**What the task requires:** Gather every line of the records below that contains the string "Recruitment". Matching is case-sensitive.

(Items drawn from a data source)
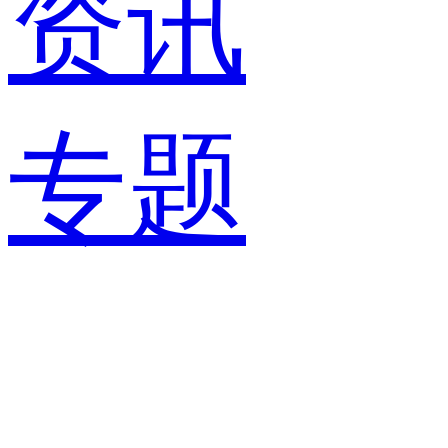
资讯
专题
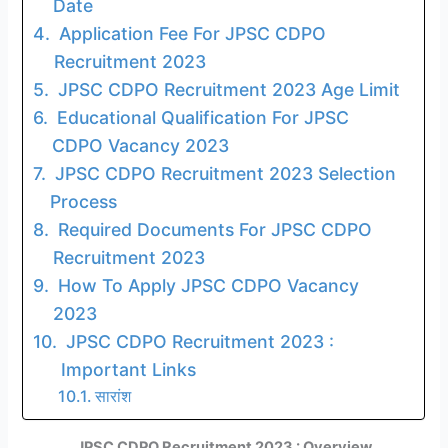
Date
Application Fee For JPSC CDPO
Recruitment 2023
JPSC CDPO Recruitment 2023 Age Limit
Educational Qualification For JPSC
CDPO Vacancy 2023
JPSC CDPO Recruitment 2023 Selection
Process
Required Documents For JPSC CDPO
Recruitment 2023
How To Apply JPSC CDPO Vacancy
2023
JPSC CDPO Recruitment 2023 :
Important Links
सारांश
JPSC CDPO Recruitment 2023 : Overview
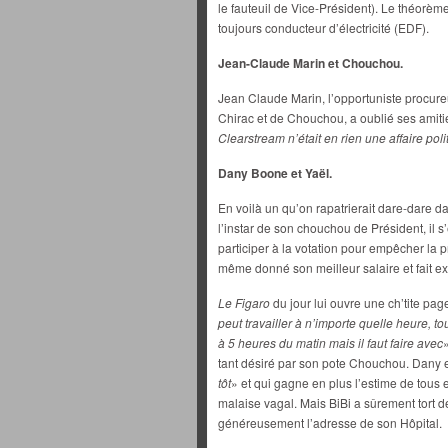
le fauteuil de Vice-Président). Le théorème
toujours conducteur d’électricité (EDF).
Jean-Claude Marin et Chouchou.
Jean Claude Marin, l’opportuniste procureu
Chirac et de Chouchou, a oublié ses amiti
Clearstream n’était en rien une affaire poli
Dany Boone et Yaël.
En voilà un qu’on rapatrierait dare-dare 
l’instar de son chouchou de Président, il s’
participer à la votation pour empêcher la p
même donné son meilleur salaire et fait ex
Le Figaro
du jour lui ouvre une ch’tite pag
peut travailler à n’importe quelle heure, to
à 5 heures du matin mais il faut faire avec
tant désiré par son pote Chouchou. Dany e
tôt
» et qui gagne en plus l’estime de tous 
malaise vagal. Mais BiBi a sûrement tort d
généreusement l’adresse de son Hôpital.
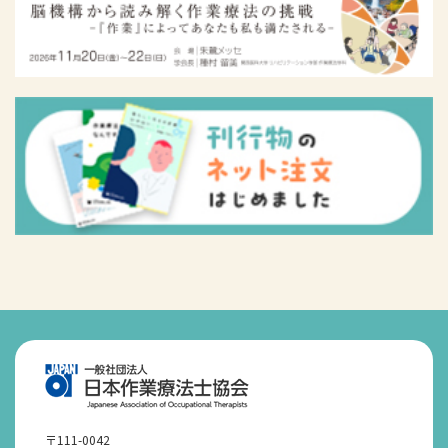
〒111-0042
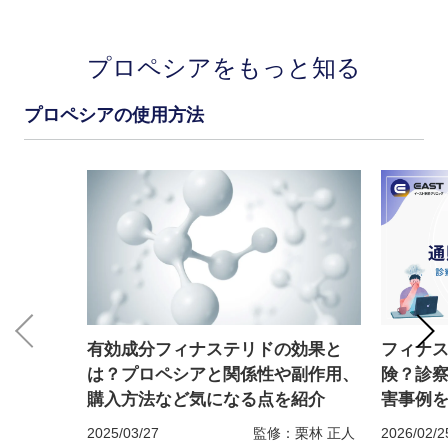
プロペシアをもっと知る
プロペシアの使用方法
有効成分フィナステリドの効果と
フィナ
は？プロペシアと関係性や副作用、
険？診
購入方法など気になる点を紹介
害事例
2025/03/27
監修：栗林 正人
2026/02/2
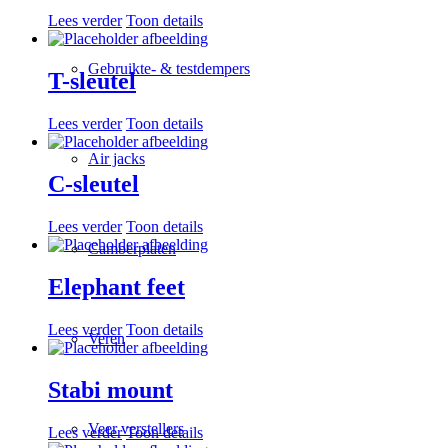
Lees verder
Toon details
Gebruikte- & testdempers
T-sleutel
Lees verder
Toon details
Air jacks
C-sleutel
Lees verder
Toon details
Camberplaten
Elephant feet
Lees verder
Toon details
Veren
Stabi mount
Veer verstellers
Lees verder
Toon details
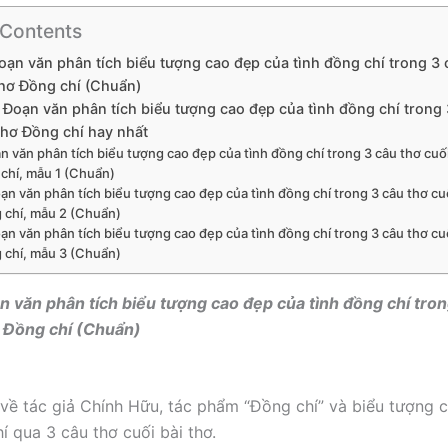
 Contents
Đoạn văn phân tích biểu tượng cao đẹp của tình đồng chí trong 3 
thơ Đồng chí (Chuẩn)
 Đoạn văn phân tích biểu tượng cao đẹp của tình đồng chí trong 
thơ Đồng chí hay nhất
ạn văn phân tích biểu tượng cao đẹp của tình đồng chí trong 3 câu thơ cuối
chí, mẫu 1 (Chuẩn)
oạn văn phân tích biểu tượng cao đẹp của tình đồng chí trong 3 câu thơ cuố
 chí, mẫu 2 (Chuẩn)
oạn văn phân tích biểu tượng cao đẹp của tình đồng chí trong 3 câu thơ cuố
 chí, mẫu 3 (Chuẩn)
ạn văn phân tích biểu tượng cao đẹp của tình đồng chí tro
ơ Đồng chí (Chuẩn)
u về tác giả Chính Hữu, tác phẩm “Đồng chí” và biểu tượng 
í qua 3 câu thơ cuối bài thơ.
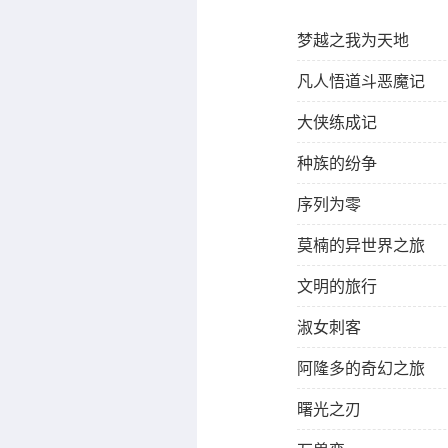
梦越之我为天地
凡人悟道斗恶魔记
大侠练成记
种族的纷争
序列为零
莫楠的异世界之旅
文明的旅行
淑女刺客
阿隆多的奇幻之旅
曙光之刃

**Output of the exercise:**
Recruitment 2023
JPSC CDPO Recruitment 2023 Age Limit
JPSC CDPO Recruitment 2023 Selection
Recruitment 2023
JPSC CDPO Recruitment 2023 :
JPSC CDPO Recruitment 2023 : Overview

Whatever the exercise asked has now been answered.